Nette corrélation entre une forte exposition in utero au phénoxyethanol et des scores plus faibles aux tests cognitifs
L’étude a montré que la quasi totalité des femmes suivies présentent une exposition à des métabolites. 100% d’entre elles sont exposées au phénoxyethanol. C’est le métabolite présentant la plus forte concentration dans les urines. Concernant les enfants, les résultats montrent des écarts statistiquement significatifs en ce qui concerne l’indice de compréhension verbale selon le degré d’exposition in utero au phénoxyethanol. Les enfants ont été répartis en trois terciles : le premier rassemble les enfants les moins exposés et le troisième les enfants les plus exposés. Les premiers obtiennent de meilleurs scores aux tests cognitifs que les seconds. « Dès qu’on réduit l’exposition des femmes, on augmente la capacité cognitive des enfants », résume Remi Beranger.
Des preuves encore trop faibles mais une vigilance nécessaire
Que faut-il en déduire en terme de santé publique ? Rémi Beranger concède que les résultats obtenus doivent être reproduits pour être validés. Les tests urinaires uniques présentent un aléa statistique qui ne peut être complètement écarté. Il faudra donc de nouvelles études pour confirmer ce lien entre exposition in utero au phénoxyethanol et performances cognitives. Concernant la présence de phenoxyethanol dans les produits de consommation courante, les chiffres mériteraient d’être actualisés. En 2006, ce composé était décelé dans près de 50% des produits cosmétiques. Des chiffres plus récents ne sont pas disponibles. Néanmoins, dans la mesure où cette substance a une durée de vie courte, le fait que 100% des femmes enceintes soient exposées signifie que cette exposition était très fréquente. La revue 60 millions de consommateurs a mis en évidence en 2013 la présence de ce composé dans une grande partie des produits cosmétiques. Or, les femmes enceintes utilisent en moyenne plus de 18 cosmétiques par jour. Les lingettes pour bébé sont elles-mêmes épinglées, leur utilisation déconseillée, en raison de la présence de phénoxyethanol. Rémi Beranger estime donc que « les actions de prévention pour réduire l’exposition aux cosmétiques restent pertinentes ». D’autant plus que ces derniers peuvent contenir d’autres molécules toxiques et que le phénoxyethanol, au-delà de la question de ses effets sur le développement cognitif de l’enfant, est connu pour sa toxicité.

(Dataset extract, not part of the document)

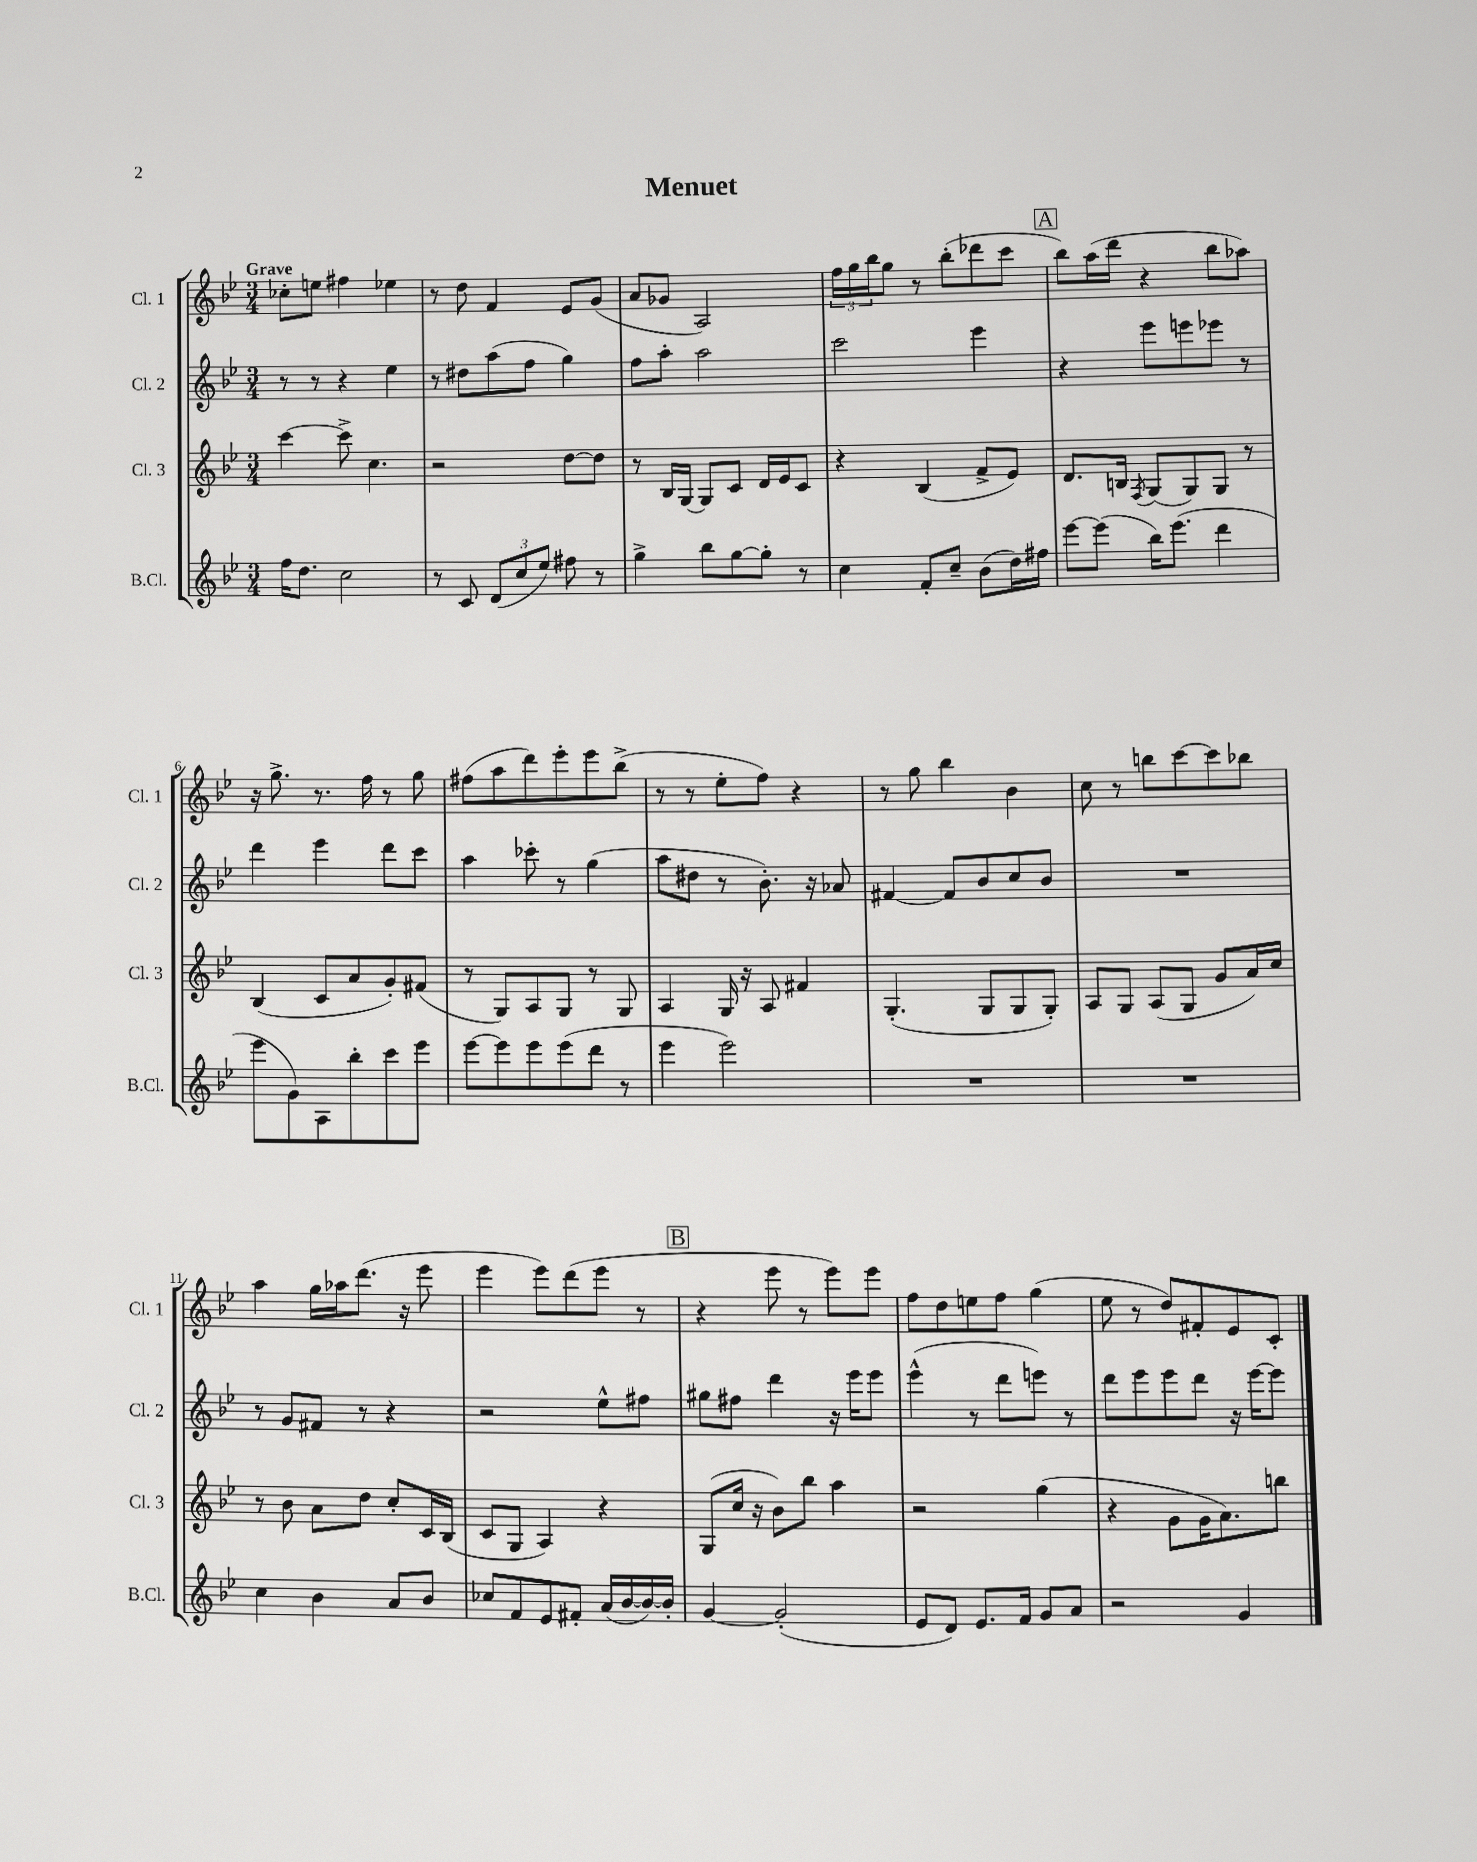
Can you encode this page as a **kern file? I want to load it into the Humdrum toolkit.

La recherche concernant l’impact des polluants environnementaux sur le développement de l’enfant n’en est qu’à ses balbutiements, et il ne faut pas oublier que pour le moment, en l’état actuel des connaissances, le facteur le plus impactant pour le développement cognitif d’un enfant demeure très sociologique puisqu’il s’agit du niveau d’étude de ses parents. Ces travaux présentés aux sages-femmes n’en suscitent pas moins un réel intérêt, des interrogations voire des inquiétudes.